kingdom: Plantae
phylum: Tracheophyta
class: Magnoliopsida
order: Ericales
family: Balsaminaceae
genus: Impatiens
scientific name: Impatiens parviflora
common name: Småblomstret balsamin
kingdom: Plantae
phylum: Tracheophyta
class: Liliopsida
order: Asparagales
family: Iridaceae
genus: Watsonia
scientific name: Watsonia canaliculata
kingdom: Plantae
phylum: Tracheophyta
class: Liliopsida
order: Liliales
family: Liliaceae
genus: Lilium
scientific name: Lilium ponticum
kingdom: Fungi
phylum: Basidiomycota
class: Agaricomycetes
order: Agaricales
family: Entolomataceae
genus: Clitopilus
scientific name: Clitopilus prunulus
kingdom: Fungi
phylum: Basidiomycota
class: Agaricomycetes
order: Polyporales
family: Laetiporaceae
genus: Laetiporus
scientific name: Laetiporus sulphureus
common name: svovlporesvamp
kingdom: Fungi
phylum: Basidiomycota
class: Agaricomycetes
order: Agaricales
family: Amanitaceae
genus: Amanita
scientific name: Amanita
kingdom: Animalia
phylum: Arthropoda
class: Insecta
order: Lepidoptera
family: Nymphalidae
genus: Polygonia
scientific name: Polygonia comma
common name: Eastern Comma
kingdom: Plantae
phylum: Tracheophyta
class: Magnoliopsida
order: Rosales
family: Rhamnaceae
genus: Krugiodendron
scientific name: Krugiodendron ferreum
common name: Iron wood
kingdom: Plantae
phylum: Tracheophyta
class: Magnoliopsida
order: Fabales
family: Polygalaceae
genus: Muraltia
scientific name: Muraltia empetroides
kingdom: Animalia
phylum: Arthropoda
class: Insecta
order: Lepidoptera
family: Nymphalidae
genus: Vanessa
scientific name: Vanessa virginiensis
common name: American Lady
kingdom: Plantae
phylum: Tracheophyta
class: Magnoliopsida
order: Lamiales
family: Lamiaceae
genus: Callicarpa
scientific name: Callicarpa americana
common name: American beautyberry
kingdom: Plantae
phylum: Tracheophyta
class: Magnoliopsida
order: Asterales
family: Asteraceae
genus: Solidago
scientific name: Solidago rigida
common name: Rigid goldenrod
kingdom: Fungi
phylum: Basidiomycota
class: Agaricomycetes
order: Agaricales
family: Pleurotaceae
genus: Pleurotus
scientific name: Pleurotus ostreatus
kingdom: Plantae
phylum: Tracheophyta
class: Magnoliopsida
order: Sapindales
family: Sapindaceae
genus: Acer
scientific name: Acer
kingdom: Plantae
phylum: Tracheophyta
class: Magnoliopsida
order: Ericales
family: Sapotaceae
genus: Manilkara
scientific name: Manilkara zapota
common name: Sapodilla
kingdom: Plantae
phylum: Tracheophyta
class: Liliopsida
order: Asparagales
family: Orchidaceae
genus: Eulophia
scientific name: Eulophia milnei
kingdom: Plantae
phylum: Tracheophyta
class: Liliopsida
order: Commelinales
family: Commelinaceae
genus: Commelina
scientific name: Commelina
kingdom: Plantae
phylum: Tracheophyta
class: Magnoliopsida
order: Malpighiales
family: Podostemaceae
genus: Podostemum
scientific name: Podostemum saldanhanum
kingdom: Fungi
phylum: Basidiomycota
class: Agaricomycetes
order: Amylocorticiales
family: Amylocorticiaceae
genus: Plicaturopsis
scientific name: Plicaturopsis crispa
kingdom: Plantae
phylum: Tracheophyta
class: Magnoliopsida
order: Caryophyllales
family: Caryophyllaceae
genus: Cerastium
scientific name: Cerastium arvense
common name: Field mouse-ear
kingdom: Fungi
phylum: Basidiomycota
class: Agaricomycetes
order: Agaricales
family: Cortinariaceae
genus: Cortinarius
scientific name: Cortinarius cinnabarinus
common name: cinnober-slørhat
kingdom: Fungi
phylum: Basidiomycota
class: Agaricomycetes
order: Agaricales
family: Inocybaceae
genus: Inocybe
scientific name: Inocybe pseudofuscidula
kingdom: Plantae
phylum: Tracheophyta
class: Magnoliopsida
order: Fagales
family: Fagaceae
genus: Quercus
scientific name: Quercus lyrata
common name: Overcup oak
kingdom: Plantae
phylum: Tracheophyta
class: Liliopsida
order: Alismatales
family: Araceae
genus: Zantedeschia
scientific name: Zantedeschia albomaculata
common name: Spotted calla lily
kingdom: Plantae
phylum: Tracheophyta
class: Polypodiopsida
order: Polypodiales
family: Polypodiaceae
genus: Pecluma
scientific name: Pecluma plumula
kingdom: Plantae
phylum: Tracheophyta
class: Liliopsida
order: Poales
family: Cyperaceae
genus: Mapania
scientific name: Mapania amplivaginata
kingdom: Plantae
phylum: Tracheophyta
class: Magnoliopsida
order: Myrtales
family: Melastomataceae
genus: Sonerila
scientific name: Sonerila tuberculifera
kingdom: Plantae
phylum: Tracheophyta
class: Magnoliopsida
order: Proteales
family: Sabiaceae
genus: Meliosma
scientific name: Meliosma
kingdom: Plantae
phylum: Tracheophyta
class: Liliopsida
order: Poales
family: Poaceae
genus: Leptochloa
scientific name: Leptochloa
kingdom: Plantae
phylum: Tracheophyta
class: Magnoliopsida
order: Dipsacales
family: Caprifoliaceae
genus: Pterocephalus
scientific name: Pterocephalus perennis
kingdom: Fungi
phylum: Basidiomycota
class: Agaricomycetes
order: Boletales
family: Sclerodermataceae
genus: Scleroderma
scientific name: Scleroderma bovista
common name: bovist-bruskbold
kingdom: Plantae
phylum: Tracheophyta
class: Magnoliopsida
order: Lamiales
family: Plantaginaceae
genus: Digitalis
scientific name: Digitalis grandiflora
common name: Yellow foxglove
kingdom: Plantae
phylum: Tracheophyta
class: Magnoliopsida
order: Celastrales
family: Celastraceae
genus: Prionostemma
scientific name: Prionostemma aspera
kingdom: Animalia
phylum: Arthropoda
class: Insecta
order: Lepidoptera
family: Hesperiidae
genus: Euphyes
= = =
▸ **Task brief**
Can you write out every line of the records above, word for word and in the same order?

▸ **Output of the exercise**
kingdom: Plantae
phylum: Tracheophyta
class: Magnoliopsida
order: Ericales
family: Balsaminaceae
genus: Impatiens
scientific name: Impatiens parviflora
common name: Småblomstret balsamin
kingdom: Plantae
phylum: Tracheophyta
class: Liliopsida
order: Asparagales
family: Iridaceae
genus: Watsonia
scientific name: Watsonia canaliculata
kingdom: Plantae
phylum: Tracheophyta
class: Liliopsida
order: Liliales
family: Liliaceae
genus: Lilium
scientific name: Lilium ponticum
kingdom: Fungi
phylum: Basidiomycota
class: Agaricomycetes
order: Agaricales
family: Entolomataceae
genus: Clitopilus
scientific name: Clitopilus prunulus
kingdom: Fungi
phylum: Basidiomycota
class: Agaricomycetes
order: Polyporales
family: Laetiporaceae
genus: Laetiporus
scientific name: Laetiporus sulphureus
common name: svovlporesvamp
kingdom: Fungi
phylum: Basidiomycota
class: Agaricomycetes
order: Agaricales
family: Amanitaceae
genus: Amanita
scientific name: Amanita
kingdom: Animalia
phylum: Arthropoda
class: Insecta
order: Lepidoptera
family: Nymphalidae
genus: Polygonia
scientific name: Polygonia comma
common name: Eastern Comma
kingdom: Plantae
phylum: Tracheophyta
class: Magnoliopsida
order: Rosales
family: Rhamnaceae
genus: Krugiodendron
scientific name: Krugiodendron ferreum
common name: Iron wood
kingdom: Plantae
phylum: Tracheophyta
class: Magnoliopsida
order: Fabales
family: Polygalaceae
genus: Muraltia
scientific name: Muraltia empetroides
kingdom: Animalia
phylum: Arthropoda
class: Insecta
order: Lepidoptera
family: Nymphalidae
genus: Vanessa
scientific name: Vanessa virginiensis
common name: American Lady
kingdom: Plantae
phylum: Tracheophyta
class: Magnoliopsida
order: Lamiales
family: Lamiaceae
genus: Callicarpa
scientific name: Callicarpa americana
common name: American beautyberry
kingdom: Plantae
phylum: Tracheophyta
class: Magnoliopsida
order: Asterales
family: Asteraceae
genus: Solidago
scientific name: Solidago rigida
common name: Rigid goldenrod
kingdom: Fungi
phylum: Basidiomycota
class: Agaricomycetes
order: Agaricales
family: Pleurotaceae
genus: Pleurotus
scientific name: Pleurotus ostreatus
kingdom: Plantae
phylum: Tracheophyta
class: Magnoliopsida
order: Sapindales
family: Sapindaceae
genus: Acer
scientific name: Acer
kingdom: Plantae
phylum: Tracheophyta
class: Magnoliopsida
order: Ericales
family: Sapotaceae
genus: Manilkara
scientific name: Manilkara zapota
common name: Sapodilla
kingdom: Plantae
phylum: Tracheophyta
class: Liliopsida
order: Asparagales
family: Orchidaceae
genus: Eulophia
scientific name: Eulophia milnei
kingdom: Plantae
phylum: Tracheophyta
class: Liliopsida
order: Commelinales
family: Commelinaceae
genus: Commelina
scientific name: Commelina
kingdom: Plantae
phylum: Tracheophyta
class: Magnoliopsida
order: Malpighiales
family: Podostemaceae
genus: Podostemum
scientific name: Podostemum saldanhanum
kingdom: Fungi
phylum: Basidiomycota
class: Agaricomycetes
order: Amylocorticiales
family: Amylocorticiaceae
genus: Plicaturopsis
scientific name: Plicaturopsis crispa
kingdom: Plantae
phylum: Tracheophyta
class: Magnoliopsida
order: Caryophyllales
family: Caryophyllaceae
genus: Cerastium
scientific name: Cerastium arvense
common name: Field mouse-ear
kingdom: Fungi
phylum: Basidiomycota
class: Agaricomycetes
order: Agaricales
family: Cortinariaceae
genus: Cortinarius
scientific name: Cortinarius cinnabarinus
common name: cinnober-slørhat
kingdom: Fungi
phylum: Basidiomycota
class: Agaricomycetes
order: Agaricales
family: Inocybaceae
genus: Inocybe
scientific name: Inocybe pseudofuscidula
kingdom: Plantae
phylum: Tracheophyta
class: Magnoliopsida
order: Fagales
family: Fagaceae
genus: Quercus
scientific name: Quercus lyrata
common name: Overcup oak
kingdom: Plantae
phylum: Tracheophyta
class: Liliopsida
order: Alismatales
family: Araceae
genus: Zantedeschia
scientific name: Zantedeschia albomaculata
common name: Spotted calla lily
kingdom: Plantae
phylum: Tracheophyta
class: Polypodiopsida
order: Polypodiales
family: Polypodiaceae
genus: Pecluma
scientific name: Pecluma plumula
kingdom: Plantae
phylum: Tracheophyta
class: Liliopsida
order: Poales
family: Cyperaceae
genus: Mapania
scientific name: Mapania amplivaginata
kingdom: Plantae
phylum: Tracheophyta
class: Magnoliopsida
order: Myrtales
family: Melastomataceae
genus: Sonerila
scientific name: Sonerila tuberculifera
kingdom: Plantae
phylum: Tracheophyta
class: Magnoliopsida
order: Proteales
family: Sabiaceae
genus: Meliosma
scientific name: Meliosma
kingdom: Plantae
phylum: Tracheophyta
class: Liliopsida
order: Poales
family: Poaceae
genus: Leptochloa
scientific name: Leptochloa
kingdom: Plantae
phylum: Tracheophyta
class: Magnoliopsida
order: Dipsacales
family: Caprifoliaceae
genus: Pterocephalus
scientific name: Pterocephalus perennis
kingdom: Fungi
phylum: Basidiomycota
class: Agaricomycetes
order: Boletales
family: Sclerodermataceae
genus: Scleroderma
scientific name: Scleroderma bovista
common name: bovist-bruskbold
kingdom: Plantae
phylum: Tracheophyta
class: Magnoliopsida
order: Lamiales
family: Plantaginaceae
genus: Digitalis
scientific name: Digitalis grandiflora
common name: Yellow foxglove
kingdom: Plantae
phylum: Tracheophyta
class: Magnoliopsida
order: Celastrales
family: Celastraceae
genus: Prionostemma
scientific name: Prionostemma aspera
kingdom: Animalia
phylum: Arthropoda
class: Insecta
order: Lepidoptera
family: Hesperiidae
genus: Euphyes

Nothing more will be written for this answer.